**Assignment:**
This exercise calls for a copy of every line in the listing below that carries the word "down".

**Data for review:**
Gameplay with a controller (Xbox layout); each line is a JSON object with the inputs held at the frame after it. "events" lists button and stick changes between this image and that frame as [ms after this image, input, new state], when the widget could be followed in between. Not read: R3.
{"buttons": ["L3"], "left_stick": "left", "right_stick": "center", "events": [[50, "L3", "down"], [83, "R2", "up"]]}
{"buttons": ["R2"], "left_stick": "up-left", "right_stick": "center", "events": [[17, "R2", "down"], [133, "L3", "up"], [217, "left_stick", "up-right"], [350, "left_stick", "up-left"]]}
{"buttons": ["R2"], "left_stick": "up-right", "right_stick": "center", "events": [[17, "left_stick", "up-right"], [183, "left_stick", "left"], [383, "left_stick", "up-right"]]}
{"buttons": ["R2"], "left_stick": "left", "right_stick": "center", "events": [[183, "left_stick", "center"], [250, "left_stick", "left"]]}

**Result of the task:**
{"buttons": ["L3"], "left_stick": "left", "right_stick": "center", "events": [[50, "L3", "down"], [83, "R2", "up"]]}
{"buttons": ["R2"], "left_stick": "up-left", "right_stick": "center", "events": [[17, "R2", "down"], [133, "L3", "up"], [217, "left_stick", "up-right"], [350, "left_stick", "up-left"]]}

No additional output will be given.